Non seulement il existe un “fantastique aux effets d'ambiguïté”, mais cette ambiguïté
ne prend pas les mêmes formes dans “La Vénus d'Ille” et dans “Les armes secrètes”. Le
“fantastique aux effets d'horreur” est différent selon que l'on songe au “Horla” de 1887 ou à
Carrie de Stephen King. Le “fantastique aux effets de grotesque” est lui aussi différent si l'on se
réfère à “La métamorphose” ou à “l'Homme au sable”. Les effets des textes reconnus comme
“fantastiques” en Italie, chez Buzzati par exemple, sont proches de l'allégorie, même si celle-ci
apparaît peu claire. Mais cette suspension du sens, qui laisse planer un trouble comme dans
“Panique à la Scala”, ou “Douce Nuit”, est semblable et différente des textes de Silvina Ocampo,
à quoi on peut les comparer pourtant. On pourrait s'interroger aussi sur l'importance des arrière
fonds religieux : les effets de fantastique sont–ils semblable ou différents selon que les écrivains
sont d'obédience catholique ou protestante ou autre?

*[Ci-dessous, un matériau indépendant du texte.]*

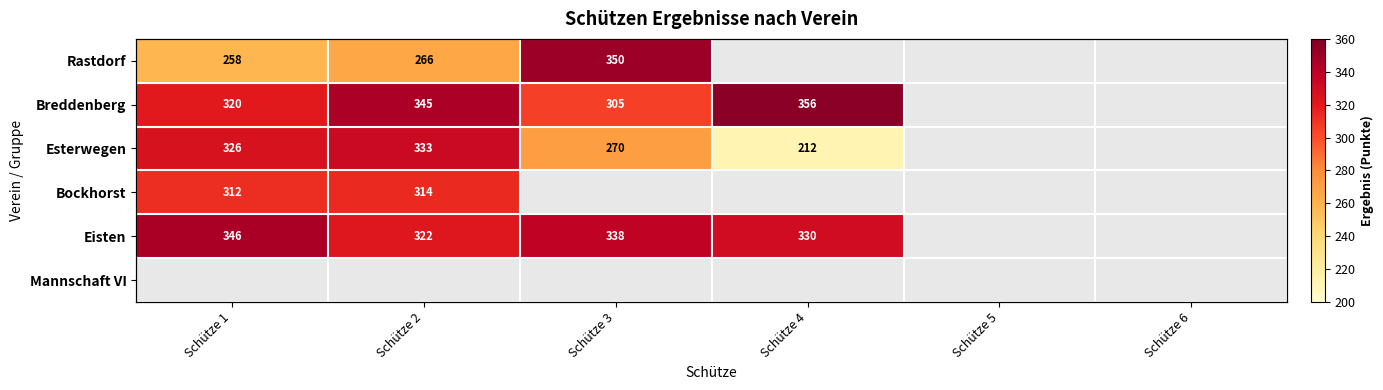

At how many categories does at least one series exceed 222?

4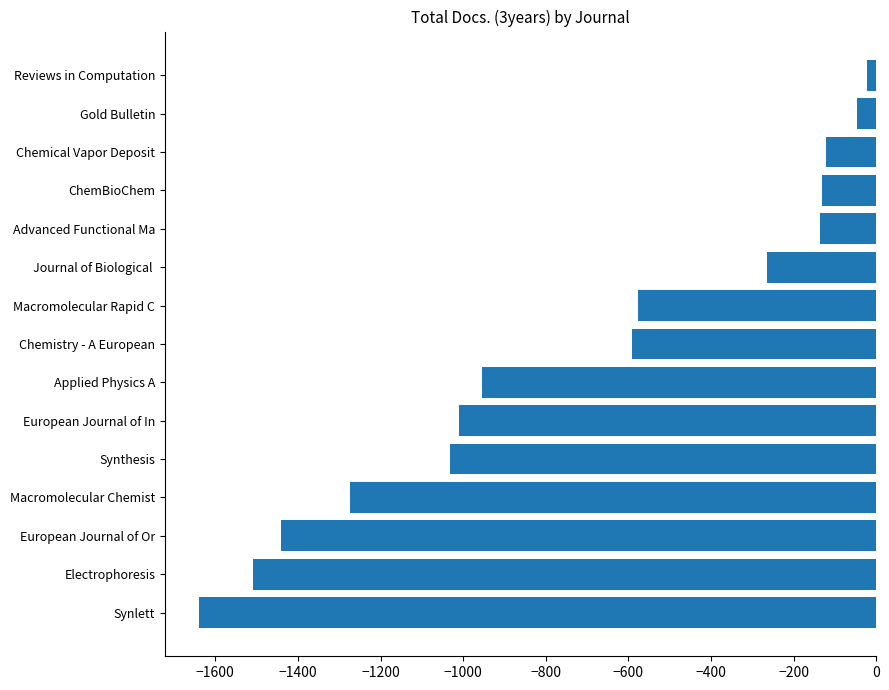

How many data points are less than -591?

7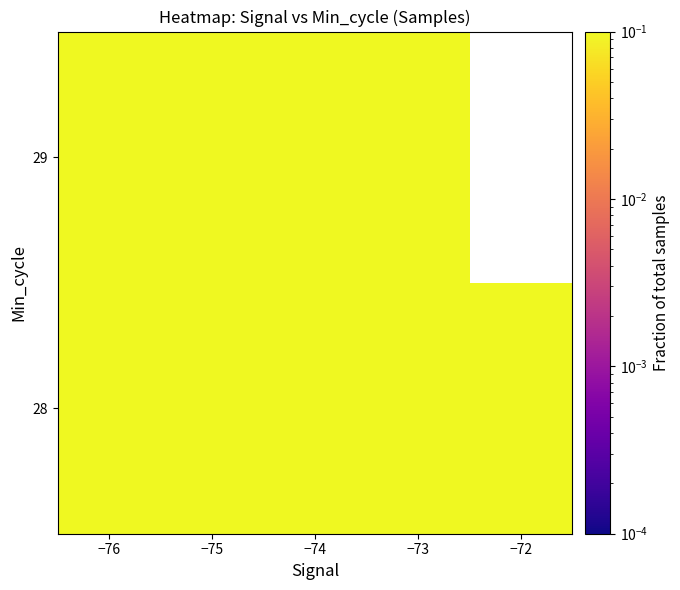

At which label does 29 reach its minimum?

−74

La conclusion provisoire à titrer de ces quelques remarques semble être que l'important
est de s'attacher aux textes et à leur fonctionnement, en relation chaque fois avec les divers
contextes (idéologiques, politiques, esthétiques) dans lesquels ils sont écrits. Le but sera de
mettre au clair quels types d'effets de fantastique ils produisent, ensuite de voir comment
mettre ces effets en rapport avec ces contextes, enfin d'opérer de façon valide des
rapprochements éventuels, de similitude ou de différenciation avec d'autres textes réputés
fantastiques à divers titres, ou grotesques, ou appartenant au “real maravilloso” ou encore aux
divers “réalismes”. C'est dire le travail qui reste à faire.